The company posted solid full-year earnings growth of 8% in just the past year, aided by growth across all the company’s operating segments. Revenue also grew by 9% in the same period.

The upside is a diversified health insurance company trading at a slight premium to government-centric insurers. The diversification comes at a low cost, though, seeing as United Healthcare trades at 11 times earnings, which isn’t all that much more costly than Humana Inc (NYSE:HUM) given its balanced exposure.

Forward earnings growth should be stellar in public and private plans, since the company has the scale necessary to hedge expansion plans with expansion in business from other sources, public or private.

CIGNA Corporation (NYSE:CI)

Scared of the government’s cost-cutting activities but want exposure to the perennial value in health insurance stocks? Look no further. CIGNA Corporation (NYSE:CI) generates less than 1% of its revenue from government entitlements, instead earning the bulk of its sales and net profits from private contracts from businesses and individuals looking for a capable company to manage their medical risks.

When it comes to quality of the customer, CIGNA Corporation (NYSE:CI) is at the top of the food chain. CIGNA Corporation (NYSE:CI) trades at a relative premium of 11.2 times earnings after surging 27% in the last year.

Those who would prefer to take a little political risk off the table in exchange for a slightly pricier stock will like the near pure-play exposure on private plans, which substantially avoid all risk of a Medicare pricing fiasco.

Wagering intelligently

While Medicare cuts are a long way away, investors who want exposure to this industry should rethink Humana Inc (NYSE:HUM) after its recent surge. At a slight discount to more diversified players, United Healthcare and Cigna offer much more favorable risk-adjusted valuations to Humana Inc (NYSE:HUM), which carries far too much risk with a single customer – the government.
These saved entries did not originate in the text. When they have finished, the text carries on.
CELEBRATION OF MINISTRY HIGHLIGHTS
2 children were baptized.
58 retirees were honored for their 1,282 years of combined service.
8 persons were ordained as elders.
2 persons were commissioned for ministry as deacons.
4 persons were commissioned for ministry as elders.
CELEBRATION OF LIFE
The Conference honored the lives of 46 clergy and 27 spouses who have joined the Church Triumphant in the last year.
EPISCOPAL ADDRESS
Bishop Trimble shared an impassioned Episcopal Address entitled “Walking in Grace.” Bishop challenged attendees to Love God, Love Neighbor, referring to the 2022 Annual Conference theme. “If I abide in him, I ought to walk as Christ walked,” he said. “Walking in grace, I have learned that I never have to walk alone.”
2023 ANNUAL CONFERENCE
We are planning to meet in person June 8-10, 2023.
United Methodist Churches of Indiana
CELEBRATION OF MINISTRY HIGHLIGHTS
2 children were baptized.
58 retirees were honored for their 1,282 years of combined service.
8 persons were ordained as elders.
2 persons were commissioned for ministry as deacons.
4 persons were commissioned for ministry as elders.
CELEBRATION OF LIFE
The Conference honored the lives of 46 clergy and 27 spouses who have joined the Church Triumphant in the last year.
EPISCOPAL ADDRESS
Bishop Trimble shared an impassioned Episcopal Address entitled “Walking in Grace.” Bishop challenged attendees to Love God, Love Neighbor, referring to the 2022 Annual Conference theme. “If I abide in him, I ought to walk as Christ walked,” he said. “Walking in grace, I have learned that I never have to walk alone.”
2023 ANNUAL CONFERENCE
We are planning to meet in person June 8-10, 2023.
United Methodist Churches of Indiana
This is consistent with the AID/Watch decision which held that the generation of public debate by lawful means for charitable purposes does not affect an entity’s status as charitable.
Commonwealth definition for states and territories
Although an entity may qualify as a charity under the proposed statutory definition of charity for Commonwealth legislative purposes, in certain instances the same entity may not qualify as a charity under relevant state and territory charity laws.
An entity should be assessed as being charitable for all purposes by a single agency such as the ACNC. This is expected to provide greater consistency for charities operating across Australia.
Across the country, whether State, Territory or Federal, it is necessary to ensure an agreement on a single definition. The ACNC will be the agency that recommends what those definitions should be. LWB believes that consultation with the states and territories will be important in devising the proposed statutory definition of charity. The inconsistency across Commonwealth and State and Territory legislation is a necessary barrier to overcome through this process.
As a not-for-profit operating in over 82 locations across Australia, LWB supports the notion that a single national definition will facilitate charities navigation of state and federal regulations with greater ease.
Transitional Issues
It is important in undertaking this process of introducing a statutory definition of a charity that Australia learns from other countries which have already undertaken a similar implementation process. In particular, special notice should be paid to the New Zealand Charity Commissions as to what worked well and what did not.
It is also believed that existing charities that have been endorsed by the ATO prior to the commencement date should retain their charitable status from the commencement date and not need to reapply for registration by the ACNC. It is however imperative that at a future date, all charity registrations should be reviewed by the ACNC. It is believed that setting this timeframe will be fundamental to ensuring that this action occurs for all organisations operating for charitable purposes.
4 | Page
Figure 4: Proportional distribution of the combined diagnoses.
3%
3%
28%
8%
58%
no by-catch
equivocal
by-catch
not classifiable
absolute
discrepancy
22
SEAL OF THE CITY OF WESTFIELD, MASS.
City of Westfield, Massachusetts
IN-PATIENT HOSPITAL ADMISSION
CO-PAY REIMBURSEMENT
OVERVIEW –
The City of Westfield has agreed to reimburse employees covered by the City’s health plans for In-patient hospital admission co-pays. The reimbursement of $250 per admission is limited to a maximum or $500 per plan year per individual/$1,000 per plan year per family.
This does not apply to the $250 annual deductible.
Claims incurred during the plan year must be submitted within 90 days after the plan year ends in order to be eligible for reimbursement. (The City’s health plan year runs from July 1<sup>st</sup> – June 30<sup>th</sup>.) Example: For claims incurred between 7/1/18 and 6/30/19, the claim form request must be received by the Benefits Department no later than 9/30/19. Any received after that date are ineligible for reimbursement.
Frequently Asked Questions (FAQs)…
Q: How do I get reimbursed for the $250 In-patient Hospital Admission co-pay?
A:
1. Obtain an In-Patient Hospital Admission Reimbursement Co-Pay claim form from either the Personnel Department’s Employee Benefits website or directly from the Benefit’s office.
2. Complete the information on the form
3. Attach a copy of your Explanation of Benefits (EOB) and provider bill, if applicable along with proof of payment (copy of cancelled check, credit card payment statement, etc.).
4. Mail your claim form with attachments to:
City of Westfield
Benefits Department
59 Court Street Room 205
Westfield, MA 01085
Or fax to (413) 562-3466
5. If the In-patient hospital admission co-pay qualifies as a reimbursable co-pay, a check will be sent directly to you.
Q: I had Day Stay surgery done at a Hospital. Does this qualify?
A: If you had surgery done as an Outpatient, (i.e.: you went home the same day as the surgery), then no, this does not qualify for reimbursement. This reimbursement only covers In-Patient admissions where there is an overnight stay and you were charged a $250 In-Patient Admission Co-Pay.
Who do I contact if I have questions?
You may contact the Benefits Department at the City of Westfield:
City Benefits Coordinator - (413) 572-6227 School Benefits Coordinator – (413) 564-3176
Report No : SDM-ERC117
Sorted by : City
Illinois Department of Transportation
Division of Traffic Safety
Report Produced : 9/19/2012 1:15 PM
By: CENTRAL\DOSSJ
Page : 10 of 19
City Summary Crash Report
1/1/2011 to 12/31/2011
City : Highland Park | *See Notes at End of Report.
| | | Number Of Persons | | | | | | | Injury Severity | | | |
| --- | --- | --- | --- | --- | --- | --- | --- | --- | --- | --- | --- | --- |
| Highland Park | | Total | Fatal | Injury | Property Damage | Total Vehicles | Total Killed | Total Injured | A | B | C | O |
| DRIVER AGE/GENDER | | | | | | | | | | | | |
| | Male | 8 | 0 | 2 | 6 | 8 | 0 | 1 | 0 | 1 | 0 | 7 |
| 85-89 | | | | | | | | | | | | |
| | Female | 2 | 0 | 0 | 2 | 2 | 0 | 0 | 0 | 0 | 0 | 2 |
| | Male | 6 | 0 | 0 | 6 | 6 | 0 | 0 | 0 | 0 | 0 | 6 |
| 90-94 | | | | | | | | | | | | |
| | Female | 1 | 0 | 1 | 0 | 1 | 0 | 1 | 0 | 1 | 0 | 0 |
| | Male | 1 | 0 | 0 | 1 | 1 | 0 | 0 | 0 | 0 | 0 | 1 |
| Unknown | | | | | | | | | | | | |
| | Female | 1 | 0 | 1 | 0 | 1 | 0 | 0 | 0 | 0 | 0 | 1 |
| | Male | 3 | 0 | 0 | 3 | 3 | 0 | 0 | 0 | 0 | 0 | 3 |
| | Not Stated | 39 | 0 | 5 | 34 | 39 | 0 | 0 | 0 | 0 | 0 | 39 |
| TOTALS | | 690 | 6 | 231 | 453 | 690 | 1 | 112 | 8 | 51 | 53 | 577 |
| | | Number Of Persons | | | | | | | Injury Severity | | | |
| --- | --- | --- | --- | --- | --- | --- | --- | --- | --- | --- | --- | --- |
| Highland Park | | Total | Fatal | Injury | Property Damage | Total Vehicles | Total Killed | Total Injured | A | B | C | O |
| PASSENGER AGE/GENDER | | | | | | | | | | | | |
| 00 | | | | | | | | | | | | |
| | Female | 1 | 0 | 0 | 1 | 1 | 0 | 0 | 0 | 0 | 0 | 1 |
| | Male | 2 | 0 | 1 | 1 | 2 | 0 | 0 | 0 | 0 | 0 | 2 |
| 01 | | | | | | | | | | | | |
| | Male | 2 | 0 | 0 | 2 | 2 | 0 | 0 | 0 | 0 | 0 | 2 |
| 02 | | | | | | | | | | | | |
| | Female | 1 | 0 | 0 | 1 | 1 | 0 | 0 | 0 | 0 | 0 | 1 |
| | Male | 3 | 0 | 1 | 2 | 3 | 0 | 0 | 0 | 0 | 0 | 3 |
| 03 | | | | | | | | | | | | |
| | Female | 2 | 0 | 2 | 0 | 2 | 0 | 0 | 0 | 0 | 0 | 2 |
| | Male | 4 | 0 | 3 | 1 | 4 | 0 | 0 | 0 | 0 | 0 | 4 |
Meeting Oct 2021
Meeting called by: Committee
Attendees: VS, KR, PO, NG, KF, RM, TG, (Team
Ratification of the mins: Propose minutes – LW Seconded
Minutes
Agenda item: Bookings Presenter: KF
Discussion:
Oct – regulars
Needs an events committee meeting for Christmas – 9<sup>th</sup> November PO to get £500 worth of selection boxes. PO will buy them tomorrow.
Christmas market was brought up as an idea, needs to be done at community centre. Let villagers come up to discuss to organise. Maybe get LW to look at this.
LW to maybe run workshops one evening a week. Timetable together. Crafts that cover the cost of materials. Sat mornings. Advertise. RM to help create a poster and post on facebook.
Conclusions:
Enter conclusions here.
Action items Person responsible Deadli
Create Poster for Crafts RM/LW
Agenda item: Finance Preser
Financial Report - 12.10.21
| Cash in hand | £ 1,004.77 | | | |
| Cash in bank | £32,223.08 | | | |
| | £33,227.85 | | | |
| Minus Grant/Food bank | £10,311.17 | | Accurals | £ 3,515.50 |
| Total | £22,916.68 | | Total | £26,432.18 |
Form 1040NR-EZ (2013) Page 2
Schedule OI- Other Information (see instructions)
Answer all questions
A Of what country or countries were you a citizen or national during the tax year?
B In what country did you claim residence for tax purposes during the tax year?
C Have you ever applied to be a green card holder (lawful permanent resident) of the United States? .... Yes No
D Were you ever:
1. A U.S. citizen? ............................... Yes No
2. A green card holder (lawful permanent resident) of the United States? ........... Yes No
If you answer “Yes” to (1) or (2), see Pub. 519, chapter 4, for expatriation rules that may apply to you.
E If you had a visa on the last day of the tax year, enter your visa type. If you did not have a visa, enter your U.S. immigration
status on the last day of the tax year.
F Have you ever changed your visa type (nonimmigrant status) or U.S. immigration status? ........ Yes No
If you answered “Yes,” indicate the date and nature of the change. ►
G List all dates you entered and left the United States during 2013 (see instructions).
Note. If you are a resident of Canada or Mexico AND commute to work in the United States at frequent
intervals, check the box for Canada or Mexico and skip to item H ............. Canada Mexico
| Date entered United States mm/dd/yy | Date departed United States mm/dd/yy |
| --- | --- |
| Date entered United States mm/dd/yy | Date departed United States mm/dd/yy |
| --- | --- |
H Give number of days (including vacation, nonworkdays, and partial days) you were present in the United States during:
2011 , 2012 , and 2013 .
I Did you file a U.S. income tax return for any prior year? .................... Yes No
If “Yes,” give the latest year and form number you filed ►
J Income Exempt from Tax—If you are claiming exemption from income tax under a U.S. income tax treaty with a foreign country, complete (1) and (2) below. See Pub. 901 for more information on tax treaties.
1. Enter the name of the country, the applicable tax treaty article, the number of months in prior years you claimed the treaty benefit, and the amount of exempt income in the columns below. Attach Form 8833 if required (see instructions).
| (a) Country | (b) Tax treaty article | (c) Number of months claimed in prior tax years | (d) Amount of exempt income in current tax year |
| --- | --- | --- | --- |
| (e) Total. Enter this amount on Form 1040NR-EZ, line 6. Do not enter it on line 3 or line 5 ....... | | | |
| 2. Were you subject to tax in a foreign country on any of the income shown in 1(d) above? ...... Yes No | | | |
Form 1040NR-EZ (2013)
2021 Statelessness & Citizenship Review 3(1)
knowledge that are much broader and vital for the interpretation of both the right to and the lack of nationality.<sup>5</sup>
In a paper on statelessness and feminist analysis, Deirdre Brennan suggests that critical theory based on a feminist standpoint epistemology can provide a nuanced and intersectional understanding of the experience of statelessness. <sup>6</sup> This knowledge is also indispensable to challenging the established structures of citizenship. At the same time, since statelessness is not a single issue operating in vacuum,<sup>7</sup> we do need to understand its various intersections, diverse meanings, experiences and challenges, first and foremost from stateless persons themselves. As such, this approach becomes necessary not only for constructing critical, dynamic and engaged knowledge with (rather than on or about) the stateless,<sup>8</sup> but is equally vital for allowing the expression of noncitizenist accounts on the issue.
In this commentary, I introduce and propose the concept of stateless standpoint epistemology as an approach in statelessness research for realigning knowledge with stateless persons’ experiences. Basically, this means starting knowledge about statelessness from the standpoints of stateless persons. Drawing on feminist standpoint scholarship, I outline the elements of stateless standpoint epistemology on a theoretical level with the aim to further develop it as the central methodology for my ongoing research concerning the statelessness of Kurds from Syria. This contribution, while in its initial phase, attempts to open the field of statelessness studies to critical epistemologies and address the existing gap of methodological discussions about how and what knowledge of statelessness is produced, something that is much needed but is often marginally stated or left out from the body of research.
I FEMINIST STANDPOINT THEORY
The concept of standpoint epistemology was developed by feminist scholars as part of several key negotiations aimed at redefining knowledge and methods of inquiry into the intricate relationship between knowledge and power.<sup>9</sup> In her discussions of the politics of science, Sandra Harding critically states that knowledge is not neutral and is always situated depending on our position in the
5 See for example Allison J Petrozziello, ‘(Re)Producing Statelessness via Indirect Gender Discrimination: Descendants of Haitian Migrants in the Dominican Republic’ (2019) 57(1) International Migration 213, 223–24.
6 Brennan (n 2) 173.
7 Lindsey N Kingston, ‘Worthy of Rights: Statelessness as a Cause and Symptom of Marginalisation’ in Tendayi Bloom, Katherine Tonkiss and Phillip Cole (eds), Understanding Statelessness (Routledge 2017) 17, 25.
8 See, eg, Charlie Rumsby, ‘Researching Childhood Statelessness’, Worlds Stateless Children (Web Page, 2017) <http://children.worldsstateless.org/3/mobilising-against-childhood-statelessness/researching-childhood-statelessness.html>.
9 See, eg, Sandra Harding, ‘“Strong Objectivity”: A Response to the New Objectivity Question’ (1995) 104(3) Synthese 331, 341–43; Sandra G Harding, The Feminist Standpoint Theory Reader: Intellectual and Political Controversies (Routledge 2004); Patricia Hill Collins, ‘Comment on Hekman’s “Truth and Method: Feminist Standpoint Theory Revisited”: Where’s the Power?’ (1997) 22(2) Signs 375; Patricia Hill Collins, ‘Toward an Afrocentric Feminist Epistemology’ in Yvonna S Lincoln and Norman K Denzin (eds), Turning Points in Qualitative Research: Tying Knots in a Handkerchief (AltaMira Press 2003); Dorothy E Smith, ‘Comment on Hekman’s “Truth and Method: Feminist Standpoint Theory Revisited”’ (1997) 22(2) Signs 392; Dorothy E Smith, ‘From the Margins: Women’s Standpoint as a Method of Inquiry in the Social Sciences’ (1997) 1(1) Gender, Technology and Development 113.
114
United Healthcare looks to be the best of the breed. It’s exposed to public and private reform and regulation, whereas CIGNA Corporation (NYSE:CI) and Humana are virtually pure-plays on their respective corners of the public and private health care market.

At any rate, an industry growing at high single digits with earnings multiples far lower than the broad market is worthy of a second look from investors. Health care is here to stay, and so are insurance profits. What won’t be here to stay are earnings multiples one-third less expensive than the S&P 500 index, so take a look at this industry group as others give it the cold shoulder.